▸ **Required action A**
In the records, swap "ankle" for "foot" in the lines from the one with "right shoulder: (78, 343, 11)" to the one with "right shoulder: (202, 329, 7)", and give those lines again with nothing else changed.
○ ○ ○ ○ ○
You can also access this text on http://zfactorart.com

Art in Zambia series no 4. Art in Zambia 1, 2 and 3 are about Fackson Kulya and Henry Tayali; two artists socially at opposing sides of the Zambian art scene of the seventies and eighties.  Today Henry’s artistic legacy is still alive and kept alive. In this issue an effort to juxtapose and link Zambia’s best known artist to an artist seemingly bound for oblivion – or is he not?!
Introduction
At first sight a comparison between Henry Tayali and Fackson Kulya seems unjustifiable as there does not seem to be an appropriate plane for comparison.  Yes, there are common elements in their lives: both were Zambian artists, contemporaries (though Tayali was a bit older); and both were sculptors, painters and graphic artists. The differences, however, are much more striking. They lived in very different social worlds with few bridges in between.

Photo 1. Tayali in 1977. Newspaper photo.
Tayali (1943-1987) was a well educated, academic artist who lead his professional life in association with the University of Zambia (UNZA) as lecturer and resident artist. He was accommodated by UNZA at Handsworth Court; a pleasant housing complex for university staff adjacent to the university grounds. He, though born Zambian, had spent as a child many years in what at that time was Southern Rhodesia where he went to secondary school in Bulawayo. It was, for an African, quite a feat in the colonial days to access and complete secondary school. This accomplishment alone destined him to become a member of the first generation post independence African élite. The same feat also is a testimony of the foresight, perseverance and ambition of his father who lived to give Henry and his siblings the education that opened up the doors to social advancement and professional achievement. Tayali commenced his academic education by studying at the then prestigious Makarere University in Uganda where he obtained a B.A. in Fine Arts in 1971. Two years later he was accepted at the Düsseldorf Academy of Art in what then was West Germany. He was the first African student to receive a German study grant at that institution. During three years he studied graphic arts and sculpture. Tayali thus had a good share of multi-cultural exposure, an excellent education and knew the international art world.
○ ○ ○ ○ ○
▸ **Required action B**
Answer these questions from the text about Henry Tayali and Fackson Kulya, one answer a line.
(i) Which number does the text give this issue in its Art in Zambia series?
(ii) In which city did Tayali attend secondary school?
(iii) What degree did Tayali obtain at Makarere University, and in what year?

▸ **Input for this task**
○ ○ ○ ○ ○
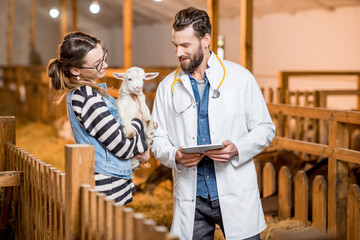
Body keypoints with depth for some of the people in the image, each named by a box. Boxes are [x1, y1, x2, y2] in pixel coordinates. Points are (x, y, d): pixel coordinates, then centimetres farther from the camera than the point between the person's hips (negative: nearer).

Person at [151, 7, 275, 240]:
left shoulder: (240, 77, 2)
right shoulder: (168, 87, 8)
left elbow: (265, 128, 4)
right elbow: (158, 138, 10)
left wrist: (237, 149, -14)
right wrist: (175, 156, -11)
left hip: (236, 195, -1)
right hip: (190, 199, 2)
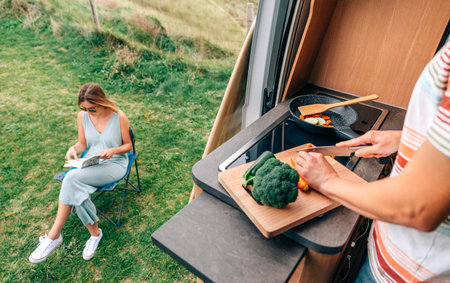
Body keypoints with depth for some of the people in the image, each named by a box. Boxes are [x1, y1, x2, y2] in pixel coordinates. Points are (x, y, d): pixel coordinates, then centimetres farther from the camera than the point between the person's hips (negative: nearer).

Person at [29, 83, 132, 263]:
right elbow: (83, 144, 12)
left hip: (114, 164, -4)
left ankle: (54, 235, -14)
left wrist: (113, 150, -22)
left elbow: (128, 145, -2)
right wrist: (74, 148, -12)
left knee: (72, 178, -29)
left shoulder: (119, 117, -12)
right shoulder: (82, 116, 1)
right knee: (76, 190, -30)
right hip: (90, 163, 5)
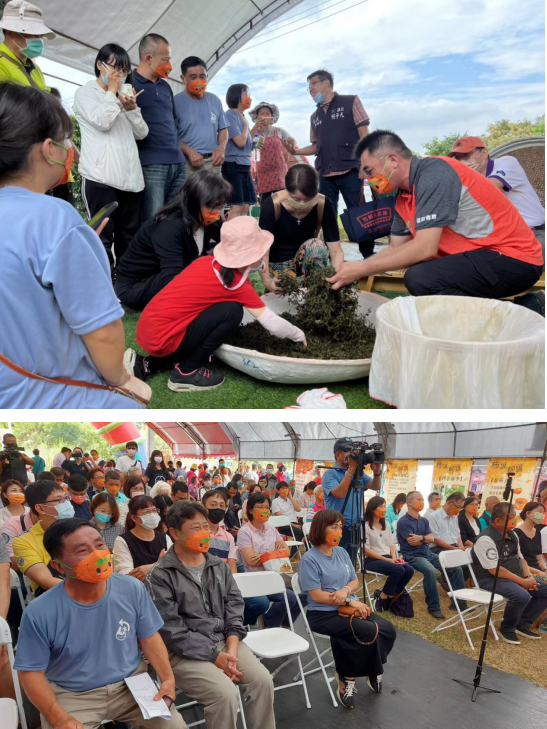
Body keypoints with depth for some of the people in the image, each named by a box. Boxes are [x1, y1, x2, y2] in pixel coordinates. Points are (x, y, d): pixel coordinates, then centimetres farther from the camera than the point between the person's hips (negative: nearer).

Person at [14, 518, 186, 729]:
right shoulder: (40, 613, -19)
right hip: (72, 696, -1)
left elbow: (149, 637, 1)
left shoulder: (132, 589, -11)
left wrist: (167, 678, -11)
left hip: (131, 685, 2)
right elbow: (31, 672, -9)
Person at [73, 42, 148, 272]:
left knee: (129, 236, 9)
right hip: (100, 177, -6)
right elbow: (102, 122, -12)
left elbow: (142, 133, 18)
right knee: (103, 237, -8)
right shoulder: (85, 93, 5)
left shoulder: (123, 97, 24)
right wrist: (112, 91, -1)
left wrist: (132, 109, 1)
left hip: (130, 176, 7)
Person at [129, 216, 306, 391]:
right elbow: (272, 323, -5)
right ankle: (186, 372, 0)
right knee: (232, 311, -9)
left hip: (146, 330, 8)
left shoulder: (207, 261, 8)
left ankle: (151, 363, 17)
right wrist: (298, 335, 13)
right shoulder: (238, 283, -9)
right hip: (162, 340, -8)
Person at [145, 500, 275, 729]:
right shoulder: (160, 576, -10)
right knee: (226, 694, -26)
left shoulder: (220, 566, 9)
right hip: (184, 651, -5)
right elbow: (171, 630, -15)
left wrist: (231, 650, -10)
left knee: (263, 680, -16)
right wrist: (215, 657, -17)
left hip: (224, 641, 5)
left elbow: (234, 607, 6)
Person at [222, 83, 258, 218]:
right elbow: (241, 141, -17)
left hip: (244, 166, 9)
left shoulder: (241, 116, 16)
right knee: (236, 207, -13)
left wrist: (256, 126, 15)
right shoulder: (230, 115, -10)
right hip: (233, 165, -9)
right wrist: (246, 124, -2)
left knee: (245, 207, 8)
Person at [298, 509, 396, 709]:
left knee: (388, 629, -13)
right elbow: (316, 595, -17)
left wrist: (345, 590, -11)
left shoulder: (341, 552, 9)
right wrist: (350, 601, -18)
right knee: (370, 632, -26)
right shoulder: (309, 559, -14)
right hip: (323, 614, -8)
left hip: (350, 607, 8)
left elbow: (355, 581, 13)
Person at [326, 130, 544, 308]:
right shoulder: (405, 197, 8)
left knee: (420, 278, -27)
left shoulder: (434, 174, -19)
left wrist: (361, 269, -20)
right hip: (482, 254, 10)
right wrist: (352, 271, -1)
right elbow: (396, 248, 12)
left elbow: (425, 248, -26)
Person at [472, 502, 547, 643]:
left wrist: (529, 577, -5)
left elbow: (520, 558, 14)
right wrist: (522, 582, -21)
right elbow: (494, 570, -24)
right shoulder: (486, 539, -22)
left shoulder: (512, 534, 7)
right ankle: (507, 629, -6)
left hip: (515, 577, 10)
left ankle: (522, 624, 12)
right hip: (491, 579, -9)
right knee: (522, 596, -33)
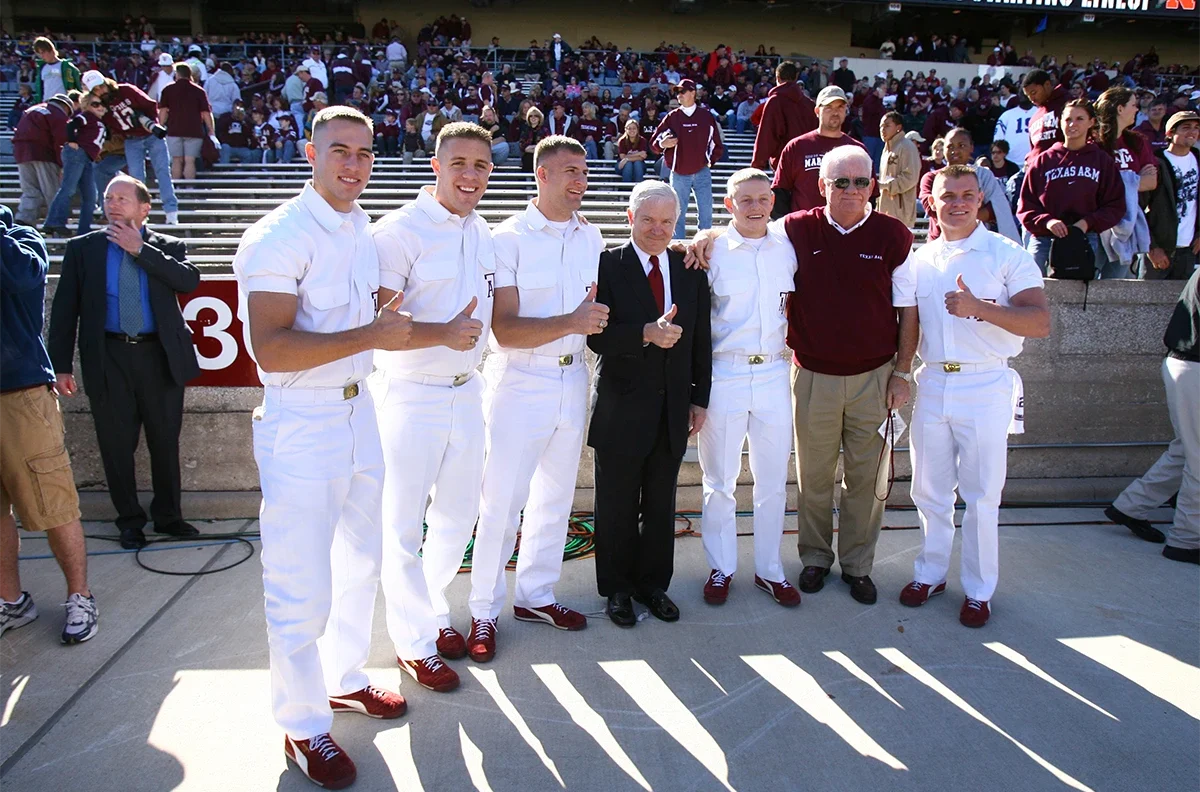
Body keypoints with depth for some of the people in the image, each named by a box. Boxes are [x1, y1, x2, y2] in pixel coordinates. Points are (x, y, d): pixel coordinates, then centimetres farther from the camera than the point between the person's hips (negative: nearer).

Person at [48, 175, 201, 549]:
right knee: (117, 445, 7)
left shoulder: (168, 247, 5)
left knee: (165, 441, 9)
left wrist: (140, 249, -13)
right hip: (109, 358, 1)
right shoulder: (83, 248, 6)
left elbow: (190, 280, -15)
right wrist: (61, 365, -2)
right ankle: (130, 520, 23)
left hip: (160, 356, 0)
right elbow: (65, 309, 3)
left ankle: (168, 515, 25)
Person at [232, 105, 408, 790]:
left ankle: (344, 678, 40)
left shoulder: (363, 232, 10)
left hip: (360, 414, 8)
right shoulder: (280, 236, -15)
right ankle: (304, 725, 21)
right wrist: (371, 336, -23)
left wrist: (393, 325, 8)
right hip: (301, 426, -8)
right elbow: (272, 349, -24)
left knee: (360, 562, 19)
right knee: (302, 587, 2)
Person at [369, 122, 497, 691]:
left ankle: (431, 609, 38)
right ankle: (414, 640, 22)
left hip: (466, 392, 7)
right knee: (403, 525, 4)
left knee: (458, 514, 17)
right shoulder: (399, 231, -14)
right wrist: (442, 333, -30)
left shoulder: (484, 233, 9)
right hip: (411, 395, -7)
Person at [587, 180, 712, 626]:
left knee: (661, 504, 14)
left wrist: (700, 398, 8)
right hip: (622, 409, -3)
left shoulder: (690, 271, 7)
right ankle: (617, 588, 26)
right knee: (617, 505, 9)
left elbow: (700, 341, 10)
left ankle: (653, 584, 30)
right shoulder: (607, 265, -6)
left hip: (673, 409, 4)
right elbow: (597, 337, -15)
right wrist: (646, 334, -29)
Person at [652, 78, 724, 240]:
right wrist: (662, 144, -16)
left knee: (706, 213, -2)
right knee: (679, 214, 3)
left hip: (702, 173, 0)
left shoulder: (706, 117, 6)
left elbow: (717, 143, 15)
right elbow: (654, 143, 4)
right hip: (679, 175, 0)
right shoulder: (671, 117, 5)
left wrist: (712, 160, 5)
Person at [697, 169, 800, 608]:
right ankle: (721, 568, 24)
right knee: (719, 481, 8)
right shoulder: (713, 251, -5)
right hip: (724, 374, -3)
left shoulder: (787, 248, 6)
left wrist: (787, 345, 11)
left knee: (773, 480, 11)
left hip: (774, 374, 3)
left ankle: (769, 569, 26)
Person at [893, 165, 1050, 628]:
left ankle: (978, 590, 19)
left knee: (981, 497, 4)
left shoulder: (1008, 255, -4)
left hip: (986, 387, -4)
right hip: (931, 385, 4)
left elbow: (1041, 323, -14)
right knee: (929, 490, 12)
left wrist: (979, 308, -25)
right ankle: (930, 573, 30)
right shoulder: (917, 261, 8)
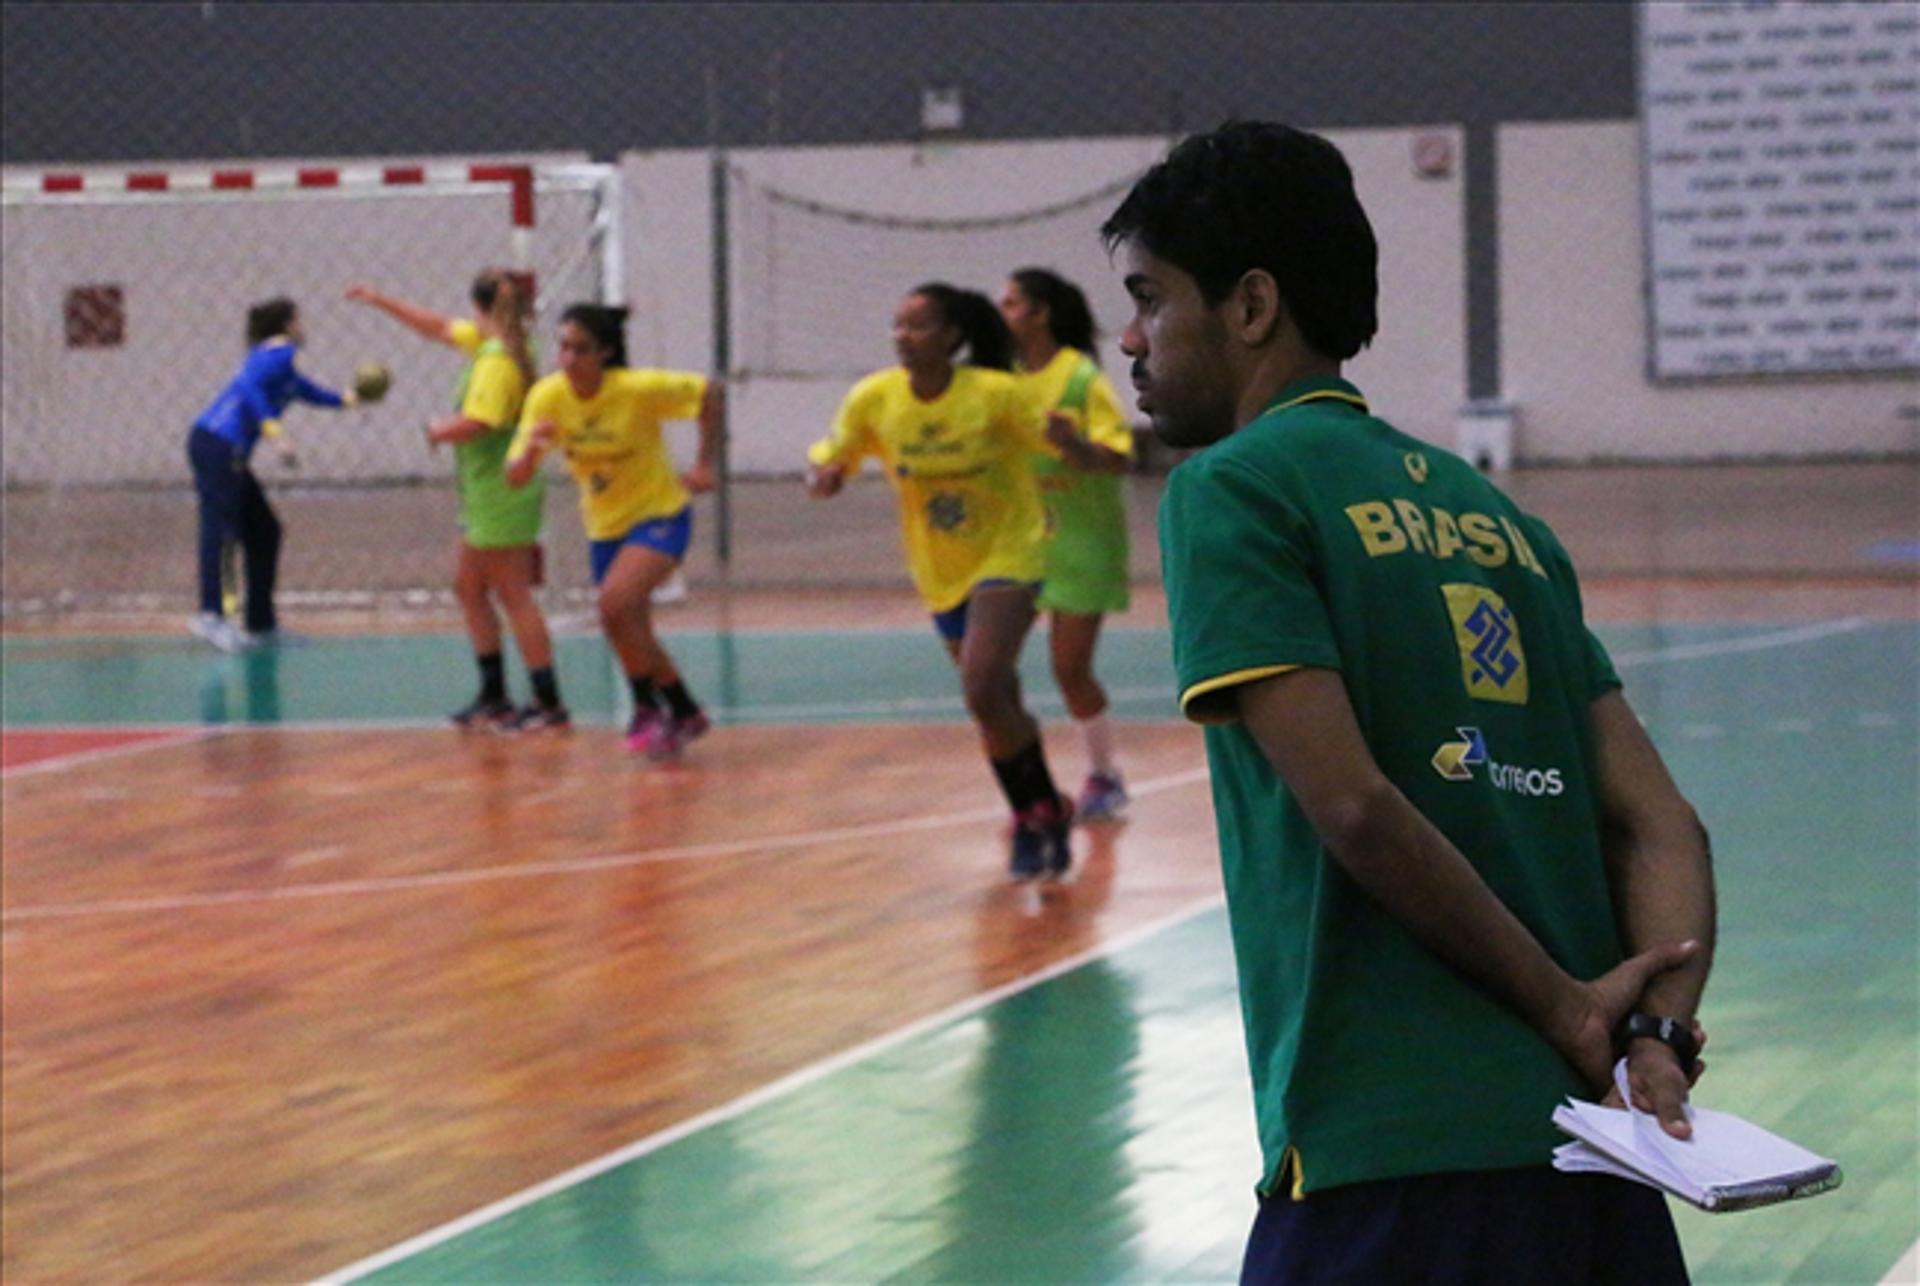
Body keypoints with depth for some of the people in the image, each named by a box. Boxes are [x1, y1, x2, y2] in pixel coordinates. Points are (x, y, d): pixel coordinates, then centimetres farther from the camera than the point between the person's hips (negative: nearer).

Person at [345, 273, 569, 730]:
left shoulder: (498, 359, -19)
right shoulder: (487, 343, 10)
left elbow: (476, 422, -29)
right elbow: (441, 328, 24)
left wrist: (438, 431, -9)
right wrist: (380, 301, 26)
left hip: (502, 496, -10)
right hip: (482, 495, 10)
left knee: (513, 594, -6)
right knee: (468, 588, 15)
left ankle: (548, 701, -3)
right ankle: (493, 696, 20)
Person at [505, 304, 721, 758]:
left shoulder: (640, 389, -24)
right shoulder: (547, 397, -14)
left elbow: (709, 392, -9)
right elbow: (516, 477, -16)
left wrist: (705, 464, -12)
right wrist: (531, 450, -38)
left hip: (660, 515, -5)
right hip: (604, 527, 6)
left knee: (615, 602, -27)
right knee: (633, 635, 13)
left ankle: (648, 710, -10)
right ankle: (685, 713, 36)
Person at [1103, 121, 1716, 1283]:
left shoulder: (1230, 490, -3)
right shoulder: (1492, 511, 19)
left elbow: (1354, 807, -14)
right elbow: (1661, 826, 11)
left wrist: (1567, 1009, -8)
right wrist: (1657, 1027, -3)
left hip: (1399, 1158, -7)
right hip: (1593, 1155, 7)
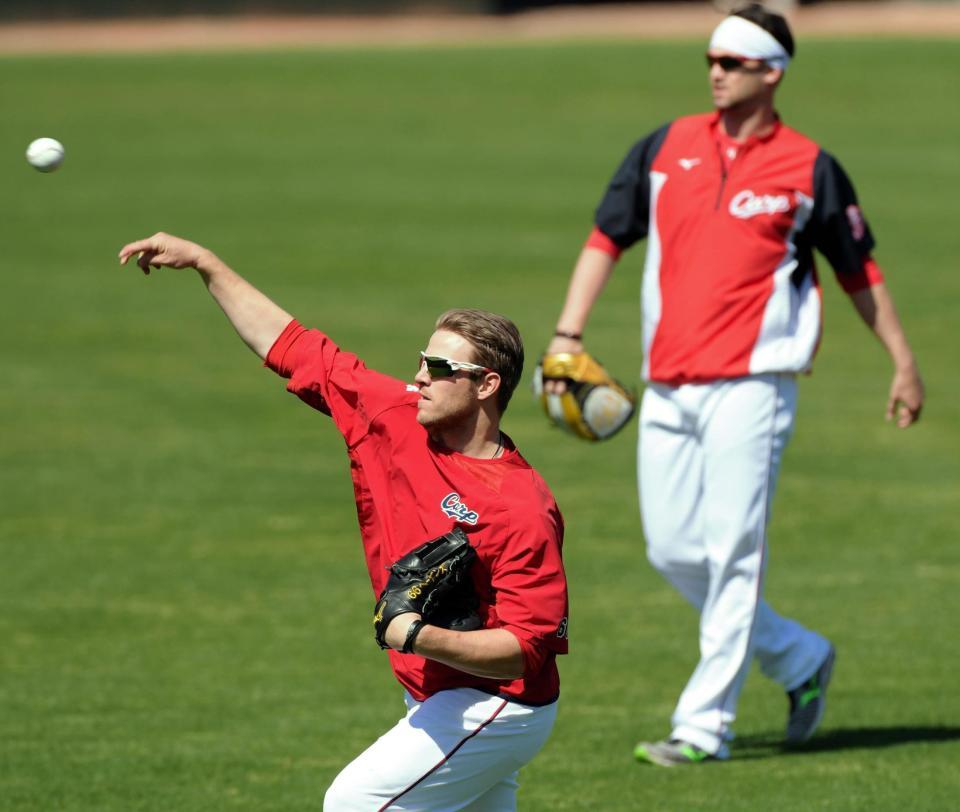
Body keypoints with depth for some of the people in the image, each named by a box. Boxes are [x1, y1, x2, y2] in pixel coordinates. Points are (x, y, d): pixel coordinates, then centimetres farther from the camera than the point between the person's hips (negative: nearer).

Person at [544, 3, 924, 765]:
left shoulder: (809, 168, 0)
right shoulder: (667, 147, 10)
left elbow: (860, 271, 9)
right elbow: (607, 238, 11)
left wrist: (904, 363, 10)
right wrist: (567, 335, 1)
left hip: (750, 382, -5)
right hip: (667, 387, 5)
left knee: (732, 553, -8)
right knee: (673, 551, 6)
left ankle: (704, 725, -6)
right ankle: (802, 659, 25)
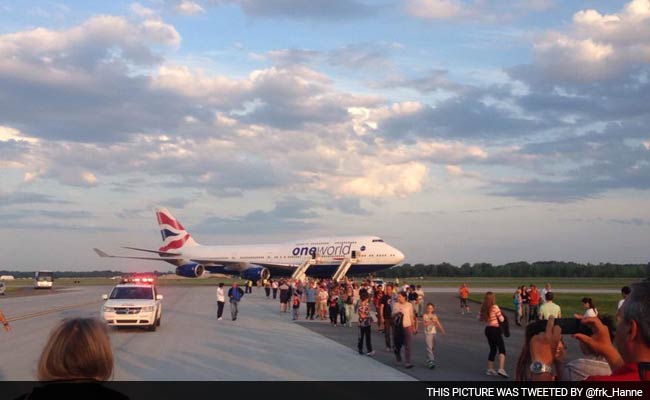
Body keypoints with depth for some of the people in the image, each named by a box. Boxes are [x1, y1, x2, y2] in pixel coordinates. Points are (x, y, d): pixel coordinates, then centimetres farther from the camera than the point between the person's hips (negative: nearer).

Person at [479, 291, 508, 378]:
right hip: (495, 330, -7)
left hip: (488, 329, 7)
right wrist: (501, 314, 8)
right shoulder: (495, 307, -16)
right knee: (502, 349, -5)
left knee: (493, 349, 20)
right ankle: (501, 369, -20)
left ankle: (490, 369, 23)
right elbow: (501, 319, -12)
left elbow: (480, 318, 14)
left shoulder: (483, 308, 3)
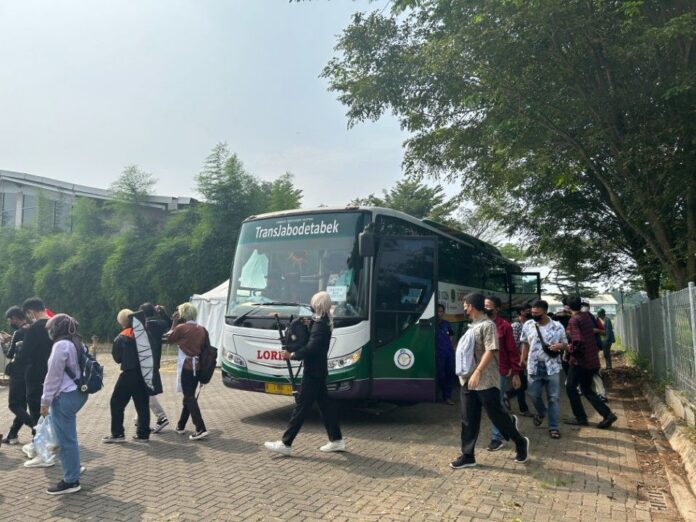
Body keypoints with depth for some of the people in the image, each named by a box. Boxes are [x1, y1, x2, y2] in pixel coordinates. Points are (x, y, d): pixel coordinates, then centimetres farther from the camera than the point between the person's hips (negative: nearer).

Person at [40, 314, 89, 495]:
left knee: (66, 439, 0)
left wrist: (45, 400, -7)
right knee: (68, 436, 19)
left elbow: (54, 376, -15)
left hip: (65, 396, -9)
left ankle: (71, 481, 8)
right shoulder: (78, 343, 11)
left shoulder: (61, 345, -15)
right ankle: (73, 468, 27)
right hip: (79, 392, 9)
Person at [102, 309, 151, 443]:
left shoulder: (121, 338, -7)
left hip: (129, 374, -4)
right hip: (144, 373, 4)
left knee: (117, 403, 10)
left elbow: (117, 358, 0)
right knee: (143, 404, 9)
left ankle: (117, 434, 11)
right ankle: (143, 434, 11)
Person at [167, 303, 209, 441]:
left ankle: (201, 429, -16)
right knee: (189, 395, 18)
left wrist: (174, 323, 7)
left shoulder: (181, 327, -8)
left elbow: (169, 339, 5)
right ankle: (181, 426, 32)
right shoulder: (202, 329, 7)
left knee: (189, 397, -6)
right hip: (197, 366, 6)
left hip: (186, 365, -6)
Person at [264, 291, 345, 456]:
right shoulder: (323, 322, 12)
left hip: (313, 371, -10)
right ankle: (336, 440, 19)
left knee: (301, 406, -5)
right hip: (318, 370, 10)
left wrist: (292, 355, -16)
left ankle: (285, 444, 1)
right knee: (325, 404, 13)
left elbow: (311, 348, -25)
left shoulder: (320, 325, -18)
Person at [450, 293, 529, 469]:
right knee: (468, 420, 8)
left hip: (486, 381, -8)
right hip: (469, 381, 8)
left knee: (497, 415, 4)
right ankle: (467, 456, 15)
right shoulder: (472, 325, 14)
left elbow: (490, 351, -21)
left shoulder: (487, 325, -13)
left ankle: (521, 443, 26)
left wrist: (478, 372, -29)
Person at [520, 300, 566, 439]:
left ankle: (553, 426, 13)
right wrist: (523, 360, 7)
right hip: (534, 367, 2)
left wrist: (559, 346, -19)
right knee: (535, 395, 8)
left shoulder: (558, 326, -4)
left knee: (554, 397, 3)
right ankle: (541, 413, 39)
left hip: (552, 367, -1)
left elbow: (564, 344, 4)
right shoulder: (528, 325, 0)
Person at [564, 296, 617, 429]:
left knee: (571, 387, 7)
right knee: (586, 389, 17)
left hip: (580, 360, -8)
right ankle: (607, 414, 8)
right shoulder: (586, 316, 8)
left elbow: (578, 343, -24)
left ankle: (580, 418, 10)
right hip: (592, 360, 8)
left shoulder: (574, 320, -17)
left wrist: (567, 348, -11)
○ ○ ○ ○ ○
▸ **Your solution A**
right shoulder: (78, 343, 11)
left shoulder: (61, 345, -15)
right foot: (73, 468, 27)
right hip: (79, 392, 9)
Person at [102, 309, 151, 443]:
left shoulder: (121, 338, -7)
left hip: (129, 374, -4)
right hip: (144, 373, 4)
left knee: (117, 403, 10)
left elbow: (117, 358, 0)
right knee: (143, 404, 9)
left foot: (117, 434, 11)
right foot: (143, 434, 11)
Person at [167, 303, 209, 441]:
left foot: (201, 429, -16)
right knee: (189, 395, 18)
left wrist: (174, 323, 7)
left shoulder: (181, 327, -8)
left elbow: (169, 339, 5)
right foot: (181, 426, 32)
right shoulder: (202, 329, 7)

▸ **Your solution B**
(i) No 4
(ii) Bulawayo
(iii) A B.A. in Fine Arts, in 1971